Islam also points to the government's need to secure support for major legislative initiatives in the future, including the proposed delimitation exercise. In that context, a group of 20 MPs willing to back the government could become politically valuable.
A Relationship of Convenience
Political scientist Biswanath Chakraborty believes the BJP’s objective is not necessarily to integrate all the rebels into its organisation.
“Many BJP workers themselves are not comfortable with several of these individuals because they come from very different political traditions and carry their own baggage,” he told Outlook.

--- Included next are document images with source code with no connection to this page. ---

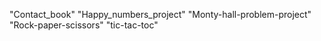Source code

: "Contact_book" "Happy_numbers_project" "Monty-hall-problem-project" "Rock-paper-scissors" "tic-tac-toc"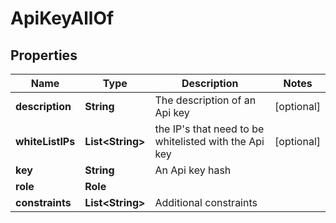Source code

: 

# ApiKeyAllOf


## Properties

Name | Type | Description | Notes
------------ | ------------- | ------------- | -------------
**description** | **String** | The description of an Api key |  [optional]
**whiteListIPs** | **List&lt;String&gt;** | the IP&#39;s that need to be whitelisted with the Api key |  [optional]
**key** | **String** | An Api key hash | 
**role** | **Role** |  | 
**constraints** | **List&lt;String&gt;** | Additional constraints | 



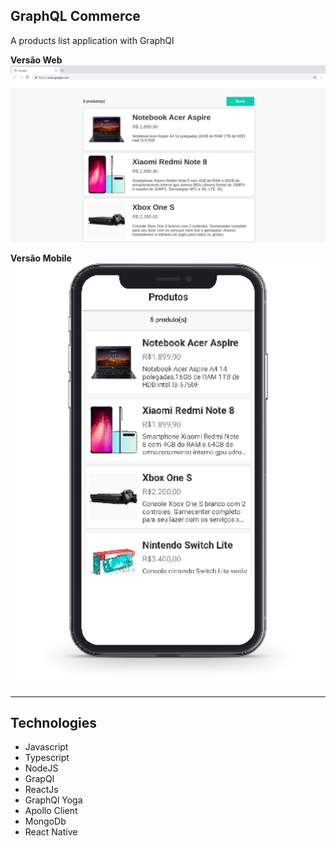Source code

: ## GraphQL Commerce ##

A products list application with GraphQl

**Versão Web**
<img src="./_images/web.png">

**Versão Mobile**
<img src="./_images/mobile.png" width="550">

<hr />

## Technologies

- Javascript
- Typescript
- NodeJS
- GrapQl
- ReactJs
- GraphQl Yoga
- Apollo Client
- MongoDb
- React Native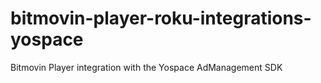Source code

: # bitmovin-player-roku-integrations-yospace
Bitmovin Player integration with the Yospace AdManagement SDK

Instead, Chakraborty argues, the BJP gains by weakening the Trinamool Congress while simultaneously securing potential parliamentary support when required.
“The first objective is to weaken and destabilise the Trinamool Congress by encouraging dissent, creating uncertainty and projecting an image of division. The second is parliamentary. Even if these leaders are not formally integrated into the BJP, they can become useful allies during crucial votes and facilitate the passage of important legislation.”
Chakraborty also believes many of the defectors are motivated by uncertainty about their political future.
According to him, some may be concerned about legal challenges, while others may be worried about their standing within the party and are looking for alternative centres of power. He argues that the influence of several defectors is often overstated, as many derive their strength from the Trinamool Congress rather than from an independent support base.
“Only a few among them command significant personal political influence, while the rest may struggle to win elections or secure nominations on their own,” he said.
Trinamool MP Sougata Roy was even more dismissive of the move.
“Once you betray the party on whose symbol you were elected, how will you face your constituents? Who knows the NCPI? Can they go to their constituencies and tell people that they are now part of NCPI? This merger reflects the desperation of the traitors,” he said.